Resta in carcere Angel Manuel Garcia, il 26enne della Repubblica Dominicana accusato di aver buttato giù dal quarto piano la sua fidanzata Medina Pena. La giovane donna, che a fine gennaio avrebbe compiuto 37 anni, lo scorso 23 dicembre è stata trovata senza vita nel cortile di un residence di Scalea dove viveva con il suo fidanzato.

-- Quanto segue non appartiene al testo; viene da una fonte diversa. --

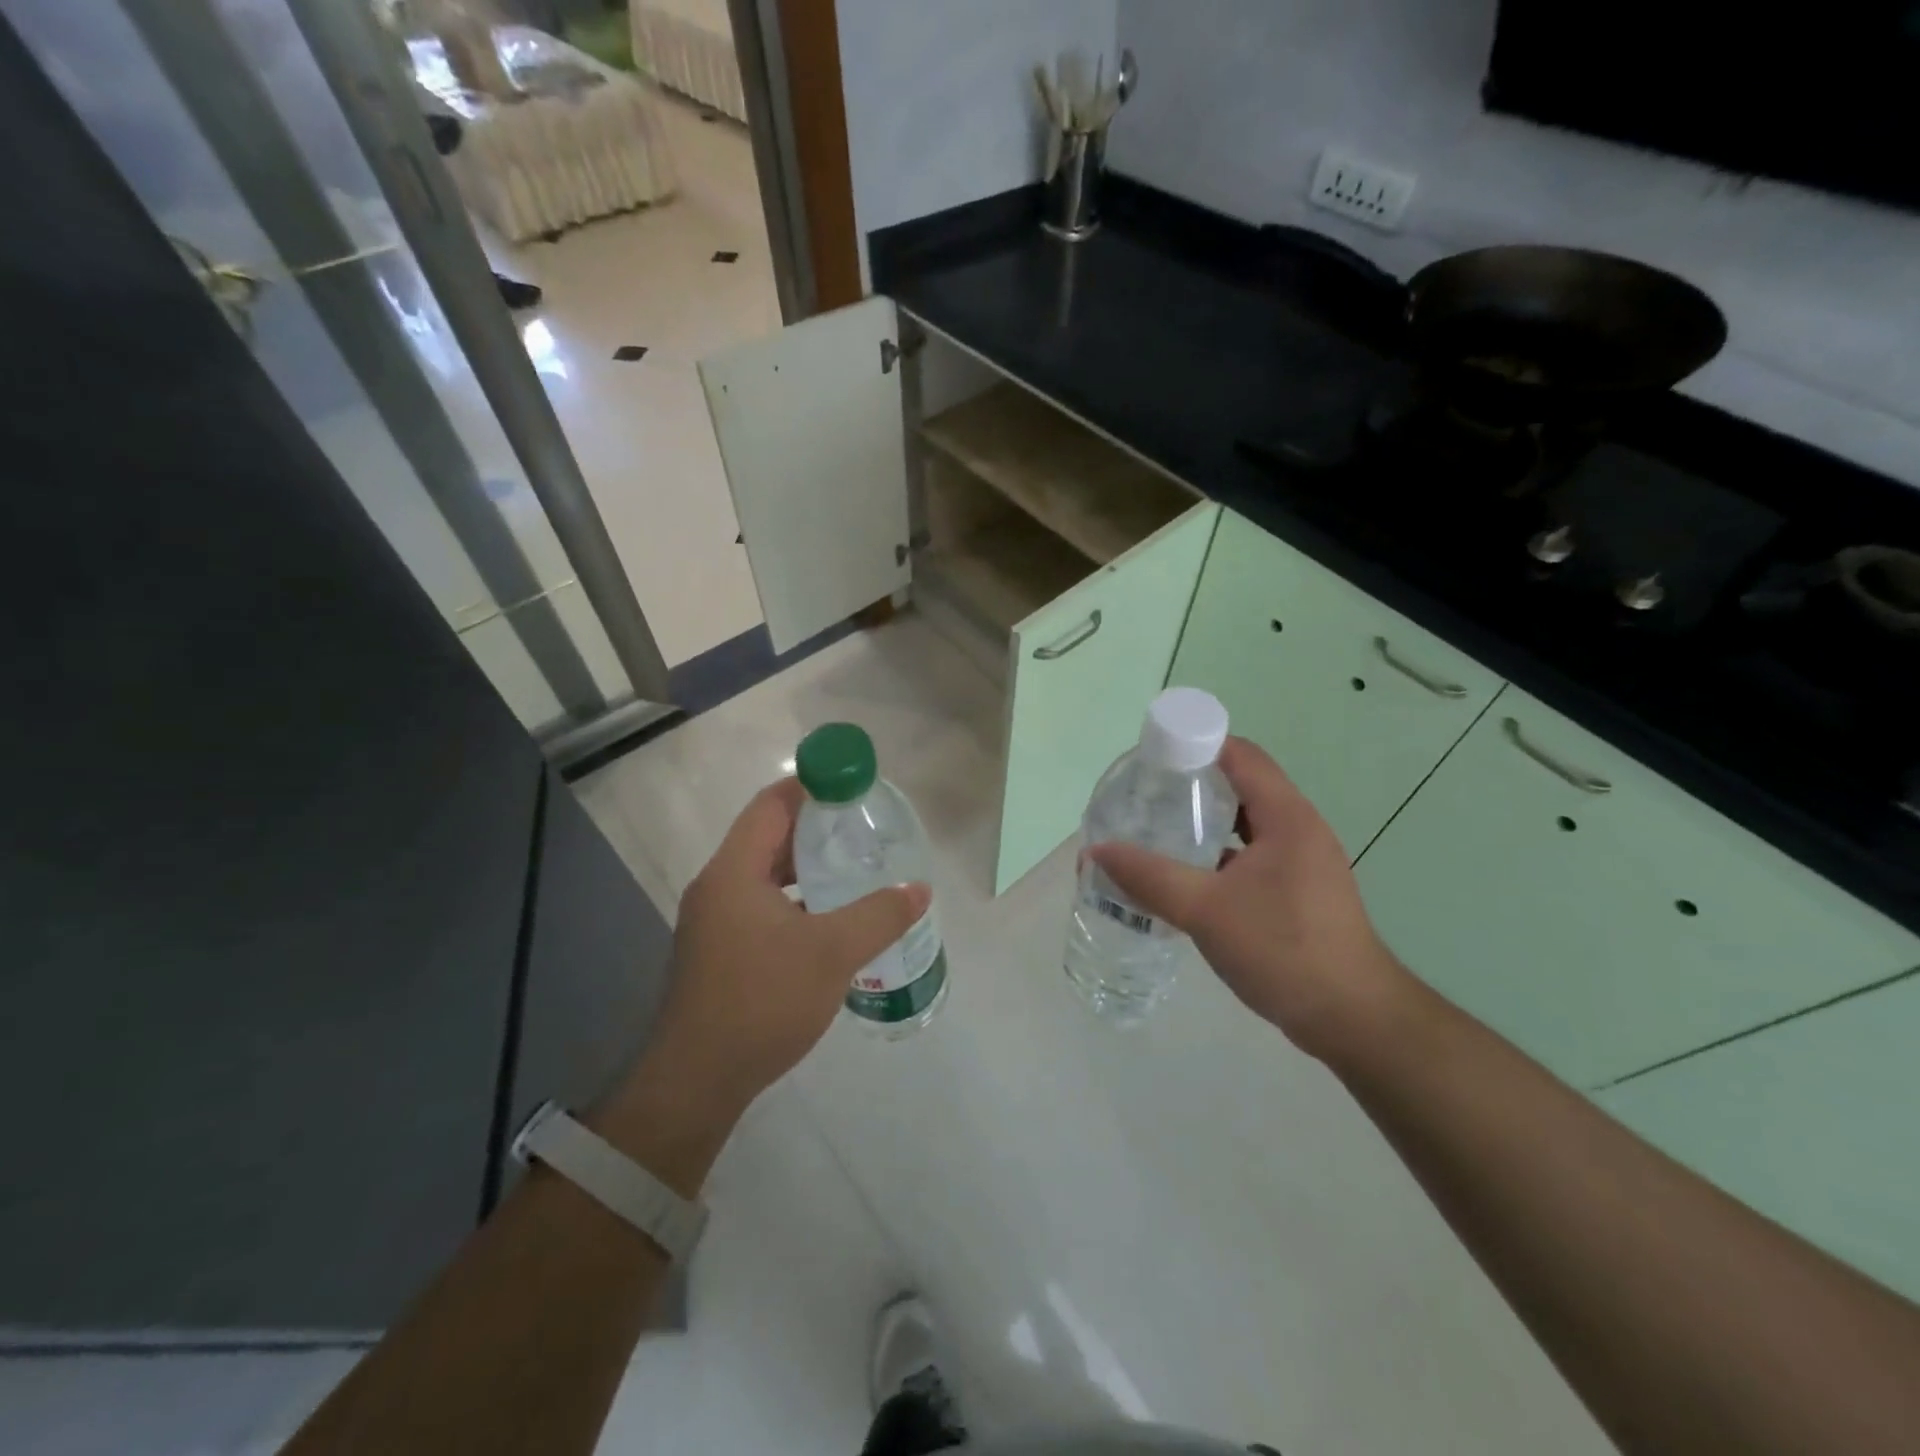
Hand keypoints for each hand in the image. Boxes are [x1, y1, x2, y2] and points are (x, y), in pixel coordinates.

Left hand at [595, 779, 928, 1189]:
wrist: (698, 1081)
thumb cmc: (762, 1002)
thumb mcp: (832, 953)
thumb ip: (879, 915)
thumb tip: (919, 889)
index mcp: (734, 871)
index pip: (771, 805)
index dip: (811, 788)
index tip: (853, 787)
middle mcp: (718, 887)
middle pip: (767, 837)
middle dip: (815, 830)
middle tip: (863, 831)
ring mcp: (714, 921)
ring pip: (765, 876)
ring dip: (806, 869)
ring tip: (853, 871)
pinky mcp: (719, 952)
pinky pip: (761, 906)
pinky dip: (795, 900)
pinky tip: (828, 921)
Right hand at [1089, 737, 1409, 1060]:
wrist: (1352, 1019)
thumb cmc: (1283, 950)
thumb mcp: (1206, 910)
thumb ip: (1149, 877)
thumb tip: (1096, 851)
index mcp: (1286, 816)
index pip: (1240, 755)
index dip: (1194, 745)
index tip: (1149, 758)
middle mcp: (1298, 829)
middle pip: (1240, 785)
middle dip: (1190, 785)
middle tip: (1142, 796)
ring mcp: (1301, 862)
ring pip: (1244, 825)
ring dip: (1202, 824)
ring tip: (1154, 831)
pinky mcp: (1297, 891)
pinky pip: (1250, 856)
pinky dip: (1217, 856)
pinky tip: (1183, 877)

Il tribunale della Libertà di Catanzaro, a cui si era rivolto il difensore del giovane, l’avvocato Giorgio Cozzolino, ieri mattina ha confermato la misura cautelare in carcere per Garcia condividendo la decisione del gip di Paola. Ci vorranno 45 giorni per conoscere le motivazioni del Riesame e solo dopo questo termine la difesa potrà presentare ricorso in Cassazione.
Il giovane è in carcere dal 24 dicembre da quando i carabinieri, guidati dal comandante della compagnia di Scalea, il capitano Andrea Massari, hanno trovato il ragazzo a casa della mamma e lo hanno interrogato per tutta la notte. In quelle ore Garcia ha però, anche se visibilmente sotto shock, ha raccontato agli inquirenti che cosa era successo quella notte.
I due - è la sua versione dei fatti - hanno litigato sempre a causa della gelosia della donna che non avrebbe tollerato alcuni atteggiamenti del suo fidanzato durante una festa a casa della suocera. Lei sarebbe andata via prima e poi quando lui l’avrebbe raggiunta nell’appartamento in cui convivevano, lei avrebbe iniziato a discutere e a dirgli di andare via di casa. Il ragazzo, forse stanco dei continui litigi, avrebbe davvero fatto le valigie.
A quel punto la donna, originaria di Panama, avrebbe cominciato a urlare minacciando di uccidersi. Garcia ha ricostruito quei momenti in cui la vittima si sarebbe precipitata di corsa verso il balcone lanciandosi. Garcia avrebbe provato a trattenerla quando lei era penzoloni, ma a un certo punto la donna sarebbe precipitata. Lui ha spiegato agli inquirenti che ha anche un deficit alla mano e per questo motivo non sarebbe riuscito a tirarla su.
Subito dopo, avrebbe fatto le scale di corsa scendendo in cortile e lì avrebbe girato il corpo della donna e avrebbe provato a rianimarla. Ma quando ha visto che non dava segni di vita, avrebbe citofonato ai vicini ma nessuno avrebbe risposto, così decise di scappare in preda all’angoscia.
Ma questa versione non ha convinto del tutto i magistrati che stanno seguendo le indagini, coordinate dal procuratore capo Pierpaolo Bruni e dal sostituto Maurizio De Franchis, perché per loro quel racconto era pieno di contraddizioni che sono state evidenziate pure dal Gip.
In realtà sono diversi i punti da chiarire, come stabilire a chi appartengano quelle macchie di sangue trovate nella loro casa. Il giovane non ha mai parlato di colluttazione fisica ma solo di un diverbio. Le accuse sono tutte da dimostrare e bisognerà attendere gli esiti degli esami medico-scientifici.